Richard Clapp, a nationally known epidemiologist who studies drinking-water contaminates, said that while such illnesses are "unlikely" a coincidence, it's impossible to point to a specific cause without further study.

While the families living in Dukeville want more studies, Duke Energy officials said they have seen no evidence those living near its ash pits are at any risk and insist that groundwater is flowing away from neighboring properties.

"If we had any indications that we see with concerns to your health, Duke Energy would be proactive," Duke spokesman Erin Culbert told some 50 residents who gathered at a volunteer fire department in May to discuss the ash pits.

Culbert told The Associated Press that the company's tests of some Dukeville residential wells confirm the wells are safe and "show no indication the plant's ash basins have influenced their water quality."

The February spill at Duke's power plant near Eden, 80 miles northeast, coated North Carolina's Dan River in toxic sludge and ignited debate about the safety of Duke's 33 coal-ash dumps across the state. Nationally, there are more than 1,100 such dumps.

With federal officials still debating rules to govern the treatment, storage and disposal of coal ash, regulation has largely been left up to individual states. In North Carolina, political pressure is building for new legislation that could require Duke to dig out the ash from unlined pits and move it to lined landfills.

Duke has agreed to remove ash from the Dan River site and three others. But the company is studying what to do with the other 10, including the Buck Steam Station. The pits at Buck, the oldest dating to the 1950s, are ringed by 14 monitoring wells that are sampled by Duke three times a year and tested at the company's lab for contamination.

Duke retired the last of its coal-burning furnaces at Buck last year, replacing them with boilers fired by natural gas.

Among the options Duke has proposed for Buck would be to drain its remaining ponds and leave the ash in place, covered with plastic sheeting and a layer of soil. If it is forced to move the ash from all its sites in the state, the company has warned that customers, not shareholders, would likely foot the $10 billion bill.

Groundwater-test results released by the North Carolina Department of Environment and Natural Resources after a public-records request show that since 2011, water coming out of the test wells failed to meet state standards on 226 readings out of more than 2,500 -- most commonly for high amounts of manganese and iron but also for some boron.

One monitoring well, about 20 feet from the Thomas property line and about 400 feet from the family's well, exceeded groundwater standards for chromium on all three tests in 2011. One reading was nearly three times the state standard, while the others were just above it.
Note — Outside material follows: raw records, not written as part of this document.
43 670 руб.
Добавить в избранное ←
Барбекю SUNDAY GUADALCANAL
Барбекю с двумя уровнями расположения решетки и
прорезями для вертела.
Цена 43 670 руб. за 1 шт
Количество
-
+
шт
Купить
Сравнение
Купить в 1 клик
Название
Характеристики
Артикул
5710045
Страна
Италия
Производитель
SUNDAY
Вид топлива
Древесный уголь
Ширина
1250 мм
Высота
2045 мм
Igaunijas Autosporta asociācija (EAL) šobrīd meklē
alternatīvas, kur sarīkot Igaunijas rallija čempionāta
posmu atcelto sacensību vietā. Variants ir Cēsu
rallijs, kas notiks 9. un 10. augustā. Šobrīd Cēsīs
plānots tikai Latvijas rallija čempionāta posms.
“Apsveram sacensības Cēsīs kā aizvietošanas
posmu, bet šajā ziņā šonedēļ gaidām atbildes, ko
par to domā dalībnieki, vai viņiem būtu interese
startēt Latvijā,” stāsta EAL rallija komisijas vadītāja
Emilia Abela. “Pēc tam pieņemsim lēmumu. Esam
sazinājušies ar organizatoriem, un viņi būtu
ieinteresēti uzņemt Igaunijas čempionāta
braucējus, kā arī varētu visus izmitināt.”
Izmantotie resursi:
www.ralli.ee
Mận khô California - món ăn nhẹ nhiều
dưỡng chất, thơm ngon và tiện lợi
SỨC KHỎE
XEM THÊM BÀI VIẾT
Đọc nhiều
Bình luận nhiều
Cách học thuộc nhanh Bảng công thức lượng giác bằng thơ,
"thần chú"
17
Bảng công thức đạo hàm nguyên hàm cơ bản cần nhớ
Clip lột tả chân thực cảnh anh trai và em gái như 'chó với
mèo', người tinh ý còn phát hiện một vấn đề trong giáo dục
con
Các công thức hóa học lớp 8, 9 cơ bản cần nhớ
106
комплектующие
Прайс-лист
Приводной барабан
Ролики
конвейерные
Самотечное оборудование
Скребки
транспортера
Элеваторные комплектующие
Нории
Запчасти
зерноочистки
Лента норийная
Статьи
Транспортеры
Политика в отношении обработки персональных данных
With the chromium in particular, North Carolina Water Resources Division spokesman Susan Massengale said officials have been trying to determine whether the levels were from chromium occurring naturally in the environment or industrial processes.

Both Massengale and Culbert, the Duke spokesman, noted that the company's monitoring well near the Thomas farm has not detected any chromium at all since the 2011 readings.

However, samples taken in March, April and May by the Waterkeeper Alliance from 15 wells used by the families and from seepage on the Thomas family's land contained chromium levels that exceeded limits. Wells at some of the homes exceeded state groundwater standards for total chromium, lead, iron and manganese.

Duke responded with the results of its own tests of samples collected in May from eight homes in Dukeville. With the exception of the Thomases, the homes the state and Duke tested were not the same ones the Waterkeeper Alliance tested earlier.

The company reported that state groundwater standards for zinc was exceeded at one home. Duke's testing also found trace amounts of chromium-6 in five of the eight wells, but Culbert said those findings were "extremely low."

Information for this article was contributed by Alex Sanz of The Associated Press.